Using any connotation of the word "failure" to describe this season, this team, or Coach K is laughable hyperbole. The beautiful, heartless reality of March Madness is that the best team simply doesn't always win. Does that make them failures? Uh, no.
K always recruits the best players. He's a players coach and that's what players love about him. They get to play their game. Sometimes that means we're post heavy, or sometimes we're perimeter heavy. We've won titles both ways, and everywhere in between. Even last year, we had amazing post players, we had two great 3-point shooters in Allen and Trent, but we were awful on defense. Sometimes you just can't have it all. Even when you do have it all, like the 99 Duke team, you still can lose.
1 - "Coach K hasn’t made a Final Four since winning it all in 2015, despite having 11 first-round picks in the NBA draft, if you count this year’s group, in that span."
-That's a pretty weak argument when you dig into it. First of all, one Final Four in 5 whole years? How does Coach K even have a job?! Of the 11 picks (he's assuming Tre goes first round), 7 of them lost single-possession games in the Elite 8 to veteran teams, 3 lost to a Final Four team (South Carolina) while playing in South Carolina. The other was Brandon Ingram in a rebuilding year following the 2015 National Title Season and losing our most of our starting lineup.
2 - "Michigan State, like every other team the Blue Devils faced over the past two weeks, packed the paint with defenders..."
-That's not rocket surgery. Everyone knew how to beat us, and we were still a bucket or a free throw or one fewer turnover or one foul called when Zion was mugged on a post entry pass away from winning. This was the team we had, and it was a damn good one.
3 - "It’s almost impossible to develop a supporting cast when so much of the team turns over on an annual basis. Duval and Trent would probably have been better off returning to school..."
-There's an awful lot to unpack in this statement because it requires a few assumptions to have a shred of validity. The first incorrect assumption is that Trevon and Gary would have stayed but they were recruited over (this is clearly the opinion of the author because he wrote an
article dedicated solely to this premise last April). Trevon was
one-and-done regardless of the incoming class, and Gary was drafted and is making 1.3 million at 20 years old. Guys coming in have a plan and know roughly their draft stock. Frank Jackson had the exact same plan and isn't any different than Duval or Trent. They are professionals and deserve to work on their craft in a professional environment, not the pseudo-amateurism that the NCAA employees.
The other implied assumption is that, because we ended up being so paint heavy, we should have just developed our perimeter shooters better and, voila, guaranteed title. The only options we had in this regard are Alex or Jack. Even if you can score more a few more points with them on the court, it doesn't matter because they weren't as good defensively as 'Ques or Javin.
4 - "Players without as much natural talent need to learn to play within a system on both ends of the floor."
-The best players are going to play.
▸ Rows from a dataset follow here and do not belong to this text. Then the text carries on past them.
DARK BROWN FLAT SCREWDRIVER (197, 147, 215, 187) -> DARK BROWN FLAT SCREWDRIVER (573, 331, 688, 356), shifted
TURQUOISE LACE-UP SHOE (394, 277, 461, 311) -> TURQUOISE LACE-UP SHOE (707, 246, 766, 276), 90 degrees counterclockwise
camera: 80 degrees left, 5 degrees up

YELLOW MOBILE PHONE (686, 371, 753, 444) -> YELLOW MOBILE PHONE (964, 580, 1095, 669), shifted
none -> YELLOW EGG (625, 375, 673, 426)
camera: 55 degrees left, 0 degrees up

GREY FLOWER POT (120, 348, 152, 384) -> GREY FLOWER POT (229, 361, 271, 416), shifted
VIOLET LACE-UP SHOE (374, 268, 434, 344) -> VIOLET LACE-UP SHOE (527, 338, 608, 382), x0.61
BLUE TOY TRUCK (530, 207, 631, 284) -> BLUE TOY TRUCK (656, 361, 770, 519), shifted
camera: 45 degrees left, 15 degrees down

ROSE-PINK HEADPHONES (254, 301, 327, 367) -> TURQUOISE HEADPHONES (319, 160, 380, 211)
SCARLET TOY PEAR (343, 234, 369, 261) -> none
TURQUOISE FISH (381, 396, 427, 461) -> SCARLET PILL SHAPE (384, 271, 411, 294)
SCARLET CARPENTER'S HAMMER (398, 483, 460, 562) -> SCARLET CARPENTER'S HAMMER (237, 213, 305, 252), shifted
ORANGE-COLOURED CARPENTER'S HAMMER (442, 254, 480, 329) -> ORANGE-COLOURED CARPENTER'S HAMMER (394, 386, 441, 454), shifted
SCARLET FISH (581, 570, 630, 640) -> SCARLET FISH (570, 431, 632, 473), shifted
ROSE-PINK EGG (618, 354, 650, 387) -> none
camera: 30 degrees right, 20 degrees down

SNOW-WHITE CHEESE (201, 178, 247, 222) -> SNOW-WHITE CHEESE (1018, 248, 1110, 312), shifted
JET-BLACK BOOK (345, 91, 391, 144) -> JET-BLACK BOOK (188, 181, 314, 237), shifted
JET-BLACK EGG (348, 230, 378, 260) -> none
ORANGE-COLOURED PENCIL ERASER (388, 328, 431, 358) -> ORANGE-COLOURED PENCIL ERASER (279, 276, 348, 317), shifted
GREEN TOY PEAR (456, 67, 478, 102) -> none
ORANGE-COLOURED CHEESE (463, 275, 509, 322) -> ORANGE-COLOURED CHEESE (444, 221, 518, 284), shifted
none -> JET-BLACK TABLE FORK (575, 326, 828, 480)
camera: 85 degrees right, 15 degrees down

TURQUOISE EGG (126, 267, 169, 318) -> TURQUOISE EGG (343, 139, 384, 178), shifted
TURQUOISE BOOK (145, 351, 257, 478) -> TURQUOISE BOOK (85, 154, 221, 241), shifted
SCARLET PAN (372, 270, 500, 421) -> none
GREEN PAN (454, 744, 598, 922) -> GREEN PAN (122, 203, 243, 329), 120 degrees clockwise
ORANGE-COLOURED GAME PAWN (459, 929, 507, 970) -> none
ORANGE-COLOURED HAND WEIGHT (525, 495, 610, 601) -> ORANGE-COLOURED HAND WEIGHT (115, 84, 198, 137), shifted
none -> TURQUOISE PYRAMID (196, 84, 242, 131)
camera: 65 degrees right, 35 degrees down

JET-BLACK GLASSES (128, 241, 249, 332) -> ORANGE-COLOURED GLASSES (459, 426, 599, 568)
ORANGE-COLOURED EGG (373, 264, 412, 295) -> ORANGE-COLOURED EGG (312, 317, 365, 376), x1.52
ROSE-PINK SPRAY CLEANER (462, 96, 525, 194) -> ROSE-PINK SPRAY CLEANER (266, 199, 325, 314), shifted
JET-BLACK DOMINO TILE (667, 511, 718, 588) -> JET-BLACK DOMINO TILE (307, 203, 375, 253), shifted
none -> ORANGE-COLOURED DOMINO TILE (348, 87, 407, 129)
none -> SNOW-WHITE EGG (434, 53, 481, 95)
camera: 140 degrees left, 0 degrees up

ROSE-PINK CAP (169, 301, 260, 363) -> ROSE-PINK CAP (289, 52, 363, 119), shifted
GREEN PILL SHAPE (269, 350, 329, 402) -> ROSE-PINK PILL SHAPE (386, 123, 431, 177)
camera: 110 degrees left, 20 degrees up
If you have an NBA-capable player, and you sacrifice some of his playing time in favor of developing his replacement or force him into a system, it gets harder to recruit. Look no further than what the author says later: "Little, once projected as a top-five pick, will be lucky to sneak into the lottery, and his fate will be used against the Tar Heels in future recruiting battles."
-This is the alternative, and the author contradicts his entire article here. His point is that Duke doesn't develop players and they lost because of it, but look what happens when you try to force a player with NBA potential into a supporting, developmental role: they leave regardless. Your alternative is to recruit and be like every other college team out there. The point is, there is no guaranteed path to winning a title. We've had young, incredible talent and lost, and we've had senior, less-talented teams who have won.
5 - "This has been the least successful of any era of Duke basketball since he took over in Durham, and a coach obsessed with legacy will be remembered by a generation of fans as someone who never got the most out of his players."
-That's a joke, right? No one can reasonably judge Coach K's 40 year career over the past few seasons (which have been fantastic by any standard) and claim he never got the most out of his players because Zion didn't win a title. Over the past ten seasons, we've had two national titles, three elite 8's, two sweet sixteens, and 3 early tournament exits. That's pretty damn good. Two of his former players were coaches in the damn tournament even, and most years it could be four or five (Brey, Collins, and Capel).
I read it somewhere on this very board, I think in the middle of last season, that "expectation breeds disappointment." We all have high hopes for our team, especially when we have great players on it. This year they were higher than most. But March Madness is cruel. Was it K's best coaching job ever? Maybe not, but to say he never gets the most out of his players is willful ignorance.